Question écrite n° 11282 de Mme Sylviane Noël (Haute-Savoie - Les Républicains)

publiée dans le JO Sénat du 04/07/2019 - page 3460

Mme Sylviane Noël attire l'attention de M. le ministre de l'économie et des finances sur l'origine et l'absence de montant limite des fonds liquides transférés depuis la France vers des comptes bancaires étrangers.

Elles sont le plus souvent américaines, implantées depuis des années en Europe et le monde entier. Elles permettent au quotidien à des millions de personnes de transférer de l'argent liquide vers des comptes bancaires à l'étranger.

Sans communément les nommer, très probablement en dépit de leur volonté, ces entreprises, spécialisées dans le transfert de fonds, qui proposent des facilités de transmission d'argent, sont les cibles privilégiées des narcotrafiquants ou des personnes en lien avec une entreprise terroristes pour blanchir leur argent liquide hors de France.

Les conditions générales de ces sociétés sont très explicites : il n'y a pas de montant limite, mais des vérifications peuvent être effectuées en cas de doute.

C'est d'ailleurs dans ce sens que l'une d'entre elles a été sanctionnée par l'Autorité de contrôle prudentiel et de résolution (ACPR), qui avait constaté des insuffisances en matière d'examen renforcé d'opérations financières potentiellement suspectes.
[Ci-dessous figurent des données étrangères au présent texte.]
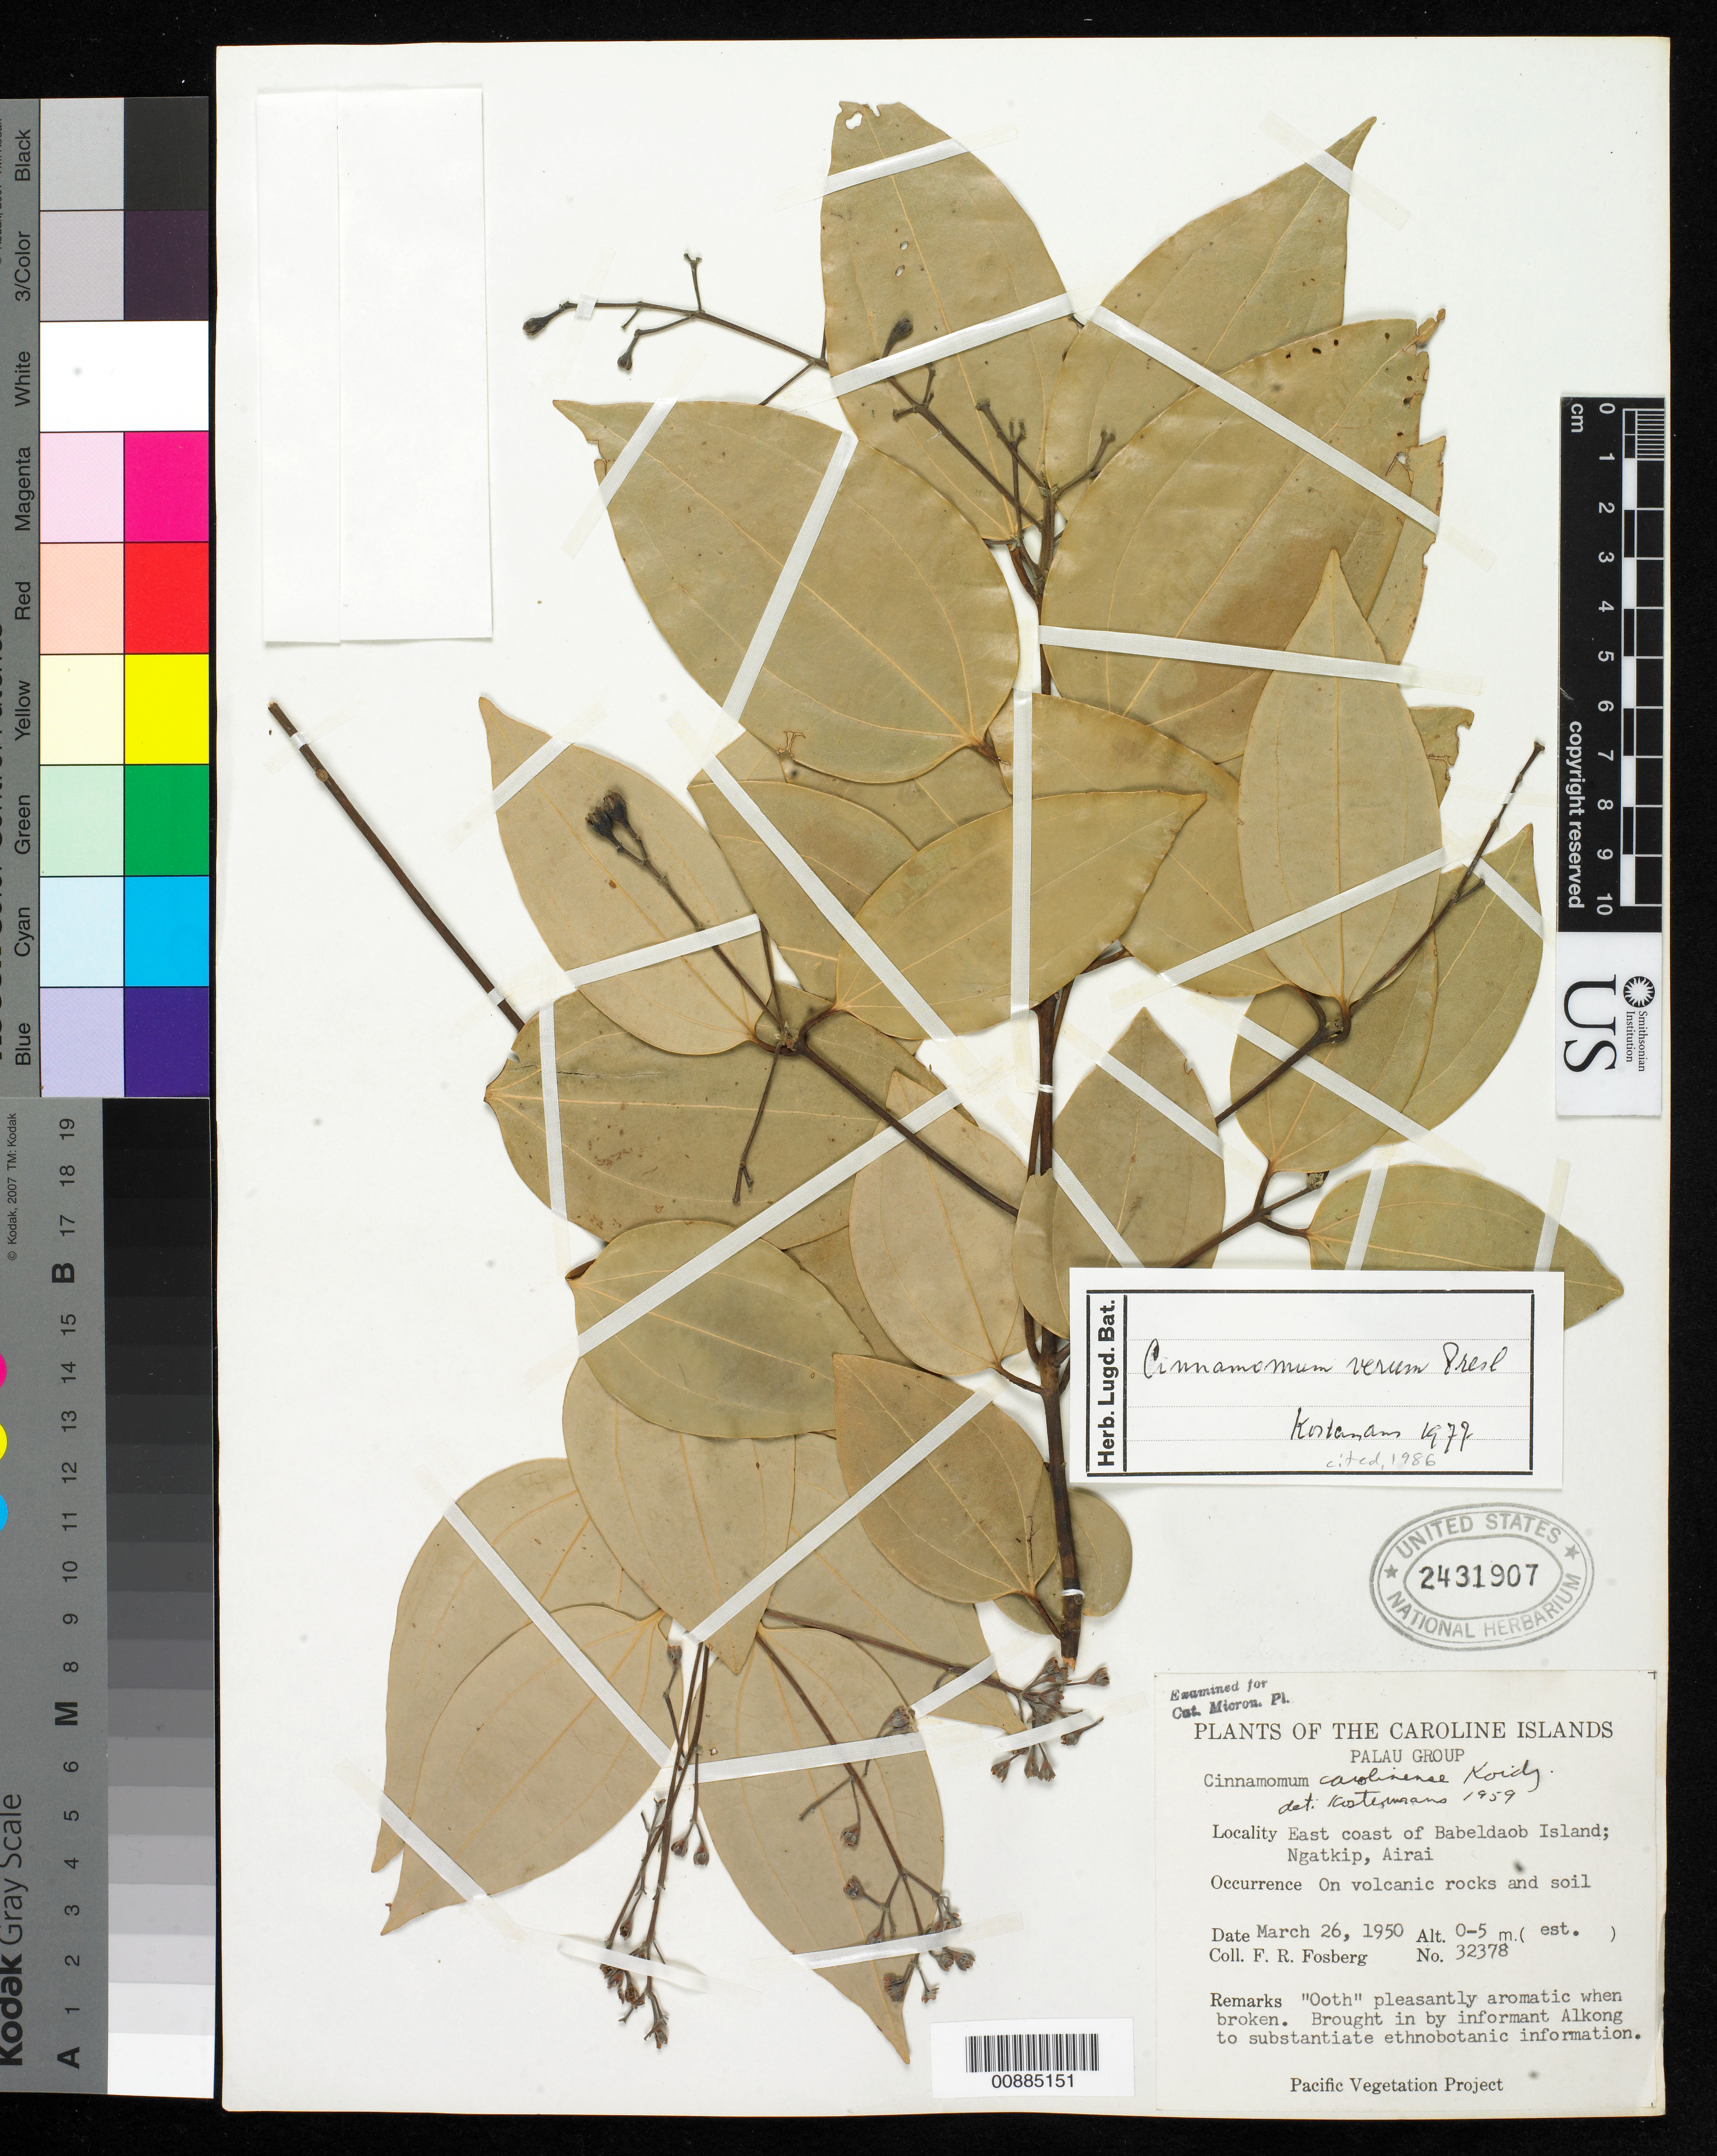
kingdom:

Des cas suspects, des opérations bien rodées, qui bien souvent ne font pas l'objet d'un signalement à la cellule de traitement du renseignement et d'action contre les circuits financiers clandestins (Tracfin).

Elle souhaiterait donc connaître la position du Gouvernement sur cet épineux sujet, et les dispositifs supplémentaires qu'il compte mettre en place pour exiger de ces établissements de se renseigner davantage sur l'origine des fonds à l'instar de toutes les banques qui le font en liaison avec Tracfin.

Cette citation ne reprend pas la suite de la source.